That title is almost too obvious for me to write, bordering on the plain ridiculous.
Of course we do.
Even so, I still regularly have to explain that I’m particularly interested in the (sometimes invisible or even ) play of adults.
When I founded CounterPlay, I hoped to create a space where adults could meet and play together (and yes, this was definitely also driven by my own longing for such a space). I wanted to cultivate a play community that could, ideally, transgress borders, and encourage people to explore the role of play in all aspects of our lives. Some of those adults would then bring their experiences and ideas from CounterPlay into their work with children (and thank you for that!), but CounterPlay itself was and is always more concerned with the play of adults.
Sure, play is important for children, but not so much because they are children. It’s important because children are human, too, and play is essentially a mode of being human and a form of human expression. To play is to explore, insist on and sometimes question the formation of our humanity.

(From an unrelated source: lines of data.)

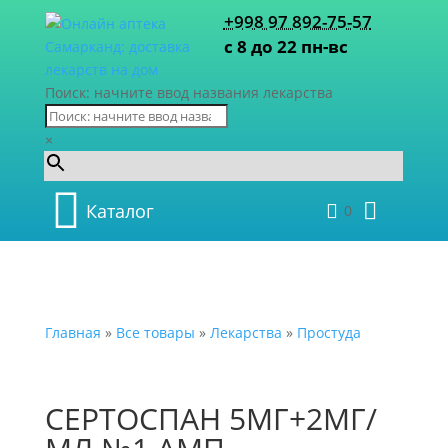
+998 97 892-75-57
с 8 до 22 пн-вс
Поиск: начните ввод названия лекарства
×
Каталог
0
Главная
»
Все товары
»
Лекарства
»
Простуда
СЕРТОСПАН 5МГ+2МГ/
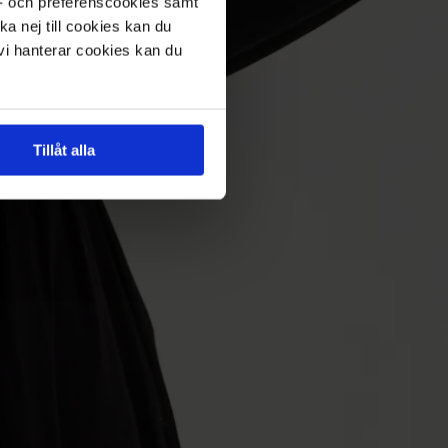
s- och preferenscookies samt
ka nej till cookies kan du
 vi hanterar cookies kan du
Tillåt alla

I’m skeptical about all the popular “recipes” for children to grow up (fast!) in a certain way, to learn specific things according to detailed procedures that should somehow magically be valid for all children.
I think I am more intrigued by being than becoming, just like I am more attracted to process than result, which is probably also why I keep insisting that we examine how we get into play, not what we get out of play. I think we miss out on essential components of our existence when we maintain that everything must have a quantifiable outcome. We instrumentalize ourself to death. Maybe you remember my anger with the “ROI regime“?
I have argued before that if play can somehow help us, if we can indeed “get something out of play”, it is that we learn to live more playfully:
The best reason for playing, I believe, is that you get better at it, and you connect more deeply with your playful self. That’s the purpose, that’s the reward, that’s what we should be pursuing.
I think Fink was right when he, in Oasis of Happiness, argued that we, as humans, “live in the prospect of the future. We conceive the present as a preparation, as a station along the way, as a way of passage”, whereas “play gives us the present”.
I’m not sure play can teach us things that we can then go on to apply or implement in various domains, I question the “transfer” value of play, but I do believe, firmly, that if we continue to play, throughout our lives, and to approach the world playfully, everything changes. Many good, compelling arguments have been made for what we can learn from play – such as creativity, imagination, empathy and so on – but I feel increasingly convinced that we will only be able to fully enjoy those skills when we play. Maybe it’s a bit like learning to speak a foreign language (in my case French and German) and then stop speaking that language for years, only to discover that it has tragically disappeared when you suddenly need it. It only stays with us if we keep it active, if we make it part of our lives – of our identies, maybe even.
When we play, we become better at playing and we may also, in those moments of playfulness, be better at other things, too, because we are present.
In my PhD project, I will continue along these lines, and I will mainly invite adults to join the playgrounds (but don’t worry, I’m sure there will also be opportunities for children to play along).